In the second part of the dissertation, we present two case studies on large-scale automated decision-making systems. These are seen as essential tools for processing security-related decisions at scale, and are commonly deployed to handle critical security tasks. However, even error rates that are low on a relative scale can translate into a high error count in absolute terms, which can cause significant harm. In our first case study, we develop a hybrid approach to resolve collisions between benign and malicious domains generated and used by the Avalanche botnet. As erroneous law enforcement decisions would result in unjustified website takedowns and the risk of the botnet reemerging respectively, we involve a human investigator for those domains where an automated model is least certain. This approach reduces the errors that result from blind trust in the automated decision-making system. In our second case study, we audit Facebook’s enforcement of its self-developed policy on political ads. We find that even simple rules for detecting violating ads are not implemented, while many benign ads are falsely taken down, suggesting Facebook’s enforcement is imprecise. Our audit reveals the limitations of large-scale automated decision-making systems and questions their appropriateness for systems with important societal impact.

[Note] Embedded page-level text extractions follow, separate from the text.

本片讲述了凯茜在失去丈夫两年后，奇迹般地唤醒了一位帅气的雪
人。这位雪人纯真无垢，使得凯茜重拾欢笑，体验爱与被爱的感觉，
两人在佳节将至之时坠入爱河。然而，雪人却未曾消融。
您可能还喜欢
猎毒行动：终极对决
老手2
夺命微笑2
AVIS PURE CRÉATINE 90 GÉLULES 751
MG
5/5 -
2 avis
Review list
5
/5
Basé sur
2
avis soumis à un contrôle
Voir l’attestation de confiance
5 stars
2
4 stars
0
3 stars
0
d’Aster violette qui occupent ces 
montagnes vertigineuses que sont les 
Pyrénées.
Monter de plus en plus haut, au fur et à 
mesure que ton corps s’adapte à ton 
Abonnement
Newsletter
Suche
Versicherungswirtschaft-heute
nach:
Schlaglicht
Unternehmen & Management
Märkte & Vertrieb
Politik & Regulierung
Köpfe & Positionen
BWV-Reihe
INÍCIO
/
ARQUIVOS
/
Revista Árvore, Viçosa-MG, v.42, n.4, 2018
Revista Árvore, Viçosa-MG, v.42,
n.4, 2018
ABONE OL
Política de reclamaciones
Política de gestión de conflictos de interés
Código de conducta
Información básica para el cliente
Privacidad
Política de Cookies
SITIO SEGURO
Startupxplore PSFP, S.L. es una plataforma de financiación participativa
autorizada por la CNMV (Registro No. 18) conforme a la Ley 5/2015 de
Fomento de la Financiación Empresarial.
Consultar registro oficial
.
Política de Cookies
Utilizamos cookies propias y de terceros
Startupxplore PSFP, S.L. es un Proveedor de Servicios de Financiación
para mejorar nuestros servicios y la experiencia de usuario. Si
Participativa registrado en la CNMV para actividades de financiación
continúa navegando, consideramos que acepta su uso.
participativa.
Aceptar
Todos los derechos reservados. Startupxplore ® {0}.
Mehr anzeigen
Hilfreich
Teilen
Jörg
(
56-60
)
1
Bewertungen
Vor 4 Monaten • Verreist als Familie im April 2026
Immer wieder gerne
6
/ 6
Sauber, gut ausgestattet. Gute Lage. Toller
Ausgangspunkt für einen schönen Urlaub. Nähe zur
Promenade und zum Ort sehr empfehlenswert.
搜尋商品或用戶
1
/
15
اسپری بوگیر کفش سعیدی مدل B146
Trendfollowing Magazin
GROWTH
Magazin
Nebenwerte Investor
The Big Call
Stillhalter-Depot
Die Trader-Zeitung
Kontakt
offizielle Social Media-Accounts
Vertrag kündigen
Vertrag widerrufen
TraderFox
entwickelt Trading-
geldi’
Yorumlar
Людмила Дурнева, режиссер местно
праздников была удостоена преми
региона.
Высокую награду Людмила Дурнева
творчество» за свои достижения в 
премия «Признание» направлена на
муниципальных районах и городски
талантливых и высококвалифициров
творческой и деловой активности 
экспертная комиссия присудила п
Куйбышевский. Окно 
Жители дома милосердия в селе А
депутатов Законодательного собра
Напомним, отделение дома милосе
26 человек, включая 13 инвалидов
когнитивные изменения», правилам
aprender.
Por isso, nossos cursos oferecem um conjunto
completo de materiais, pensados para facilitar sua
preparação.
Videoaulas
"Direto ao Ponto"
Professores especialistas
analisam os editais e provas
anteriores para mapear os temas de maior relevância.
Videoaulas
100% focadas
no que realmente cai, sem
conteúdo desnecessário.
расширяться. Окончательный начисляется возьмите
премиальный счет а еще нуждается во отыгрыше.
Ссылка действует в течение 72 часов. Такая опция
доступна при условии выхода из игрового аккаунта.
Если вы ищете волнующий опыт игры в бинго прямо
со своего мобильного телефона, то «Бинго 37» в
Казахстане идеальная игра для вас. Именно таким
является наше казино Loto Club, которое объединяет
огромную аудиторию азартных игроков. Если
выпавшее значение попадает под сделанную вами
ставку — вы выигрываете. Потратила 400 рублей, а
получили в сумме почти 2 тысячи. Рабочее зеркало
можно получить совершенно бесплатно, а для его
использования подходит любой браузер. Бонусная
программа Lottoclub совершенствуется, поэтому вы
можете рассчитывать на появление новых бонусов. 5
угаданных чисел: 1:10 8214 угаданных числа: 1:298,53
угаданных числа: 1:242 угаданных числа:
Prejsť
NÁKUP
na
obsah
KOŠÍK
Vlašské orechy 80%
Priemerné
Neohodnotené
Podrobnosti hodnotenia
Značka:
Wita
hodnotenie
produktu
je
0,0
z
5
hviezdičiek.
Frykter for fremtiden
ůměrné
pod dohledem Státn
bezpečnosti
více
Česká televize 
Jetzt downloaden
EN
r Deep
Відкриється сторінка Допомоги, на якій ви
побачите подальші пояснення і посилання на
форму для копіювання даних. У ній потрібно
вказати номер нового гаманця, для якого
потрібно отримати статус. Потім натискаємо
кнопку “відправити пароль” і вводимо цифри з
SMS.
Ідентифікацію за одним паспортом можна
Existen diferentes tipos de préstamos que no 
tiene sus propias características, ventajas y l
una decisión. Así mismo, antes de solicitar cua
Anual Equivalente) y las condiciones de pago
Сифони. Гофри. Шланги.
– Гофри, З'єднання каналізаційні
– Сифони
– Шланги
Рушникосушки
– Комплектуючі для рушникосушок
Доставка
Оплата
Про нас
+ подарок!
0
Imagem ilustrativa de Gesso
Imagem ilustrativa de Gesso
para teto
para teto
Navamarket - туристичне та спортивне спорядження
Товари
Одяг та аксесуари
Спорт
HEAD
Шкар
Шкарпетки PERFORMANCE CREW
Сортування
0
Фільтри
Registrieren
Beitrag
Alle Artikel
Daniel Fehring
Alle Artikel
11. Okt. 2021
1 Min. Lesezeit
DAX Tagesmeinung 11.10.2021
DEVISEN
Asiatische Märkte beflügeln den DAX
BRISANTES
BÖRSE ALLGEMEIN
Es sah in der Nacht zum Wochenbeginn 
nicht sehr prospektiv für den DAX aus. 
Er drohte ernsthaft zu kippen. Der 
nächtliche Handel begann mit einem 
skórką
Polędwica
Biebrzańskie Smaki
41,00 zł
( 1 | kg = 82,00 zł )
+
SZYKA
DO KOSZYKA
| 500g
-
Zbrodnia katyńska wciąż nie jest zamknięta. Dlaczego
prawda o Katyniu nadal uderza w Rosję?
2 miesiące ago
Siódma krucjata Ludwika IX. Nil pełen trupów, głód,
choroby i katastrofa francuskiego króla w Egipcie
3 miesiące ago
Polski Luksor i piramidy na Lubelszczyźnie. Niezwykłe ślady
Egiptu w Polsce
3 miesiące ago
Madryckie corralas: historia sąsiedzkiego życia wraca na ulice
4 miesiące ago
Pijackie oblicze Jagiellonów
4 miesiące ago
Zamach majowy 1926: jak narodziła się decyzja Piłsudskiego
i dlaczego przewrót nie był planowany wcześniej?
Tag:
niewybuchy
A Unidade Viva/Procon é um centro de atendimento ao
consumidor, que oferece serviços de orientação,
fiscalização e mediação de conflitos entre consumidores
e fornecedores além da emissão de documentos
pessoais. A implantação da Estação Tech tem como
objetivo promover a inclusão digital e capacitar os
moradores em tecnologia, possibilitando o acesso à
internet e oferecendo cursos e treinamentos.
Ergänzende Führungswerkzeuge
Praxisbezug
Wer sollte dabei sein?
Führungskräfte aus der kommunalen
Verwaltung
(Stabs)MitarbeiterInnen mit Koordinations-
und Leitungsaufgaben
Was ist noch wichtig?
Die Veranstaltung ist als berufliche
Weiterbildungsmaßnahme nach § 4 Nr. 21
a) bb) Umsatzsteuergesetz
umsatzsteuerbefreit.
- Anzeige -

We conclude the dissertation with closing remarks on enablers and challenges for web security research, focusing on the importance of data sets to analyzing security issues and ecosystems, and developing improved security solutions. We also provide an outlook on future research topics that explore remaining gaps in the current state of the art, in domain rankings and large-scale web measurements in general, as well as automated decision-making systems. Further work in this domain helps to enable more complete and thorough insights into malicious online practices, allowing us to develop better solutions that make the web a more secure place for all.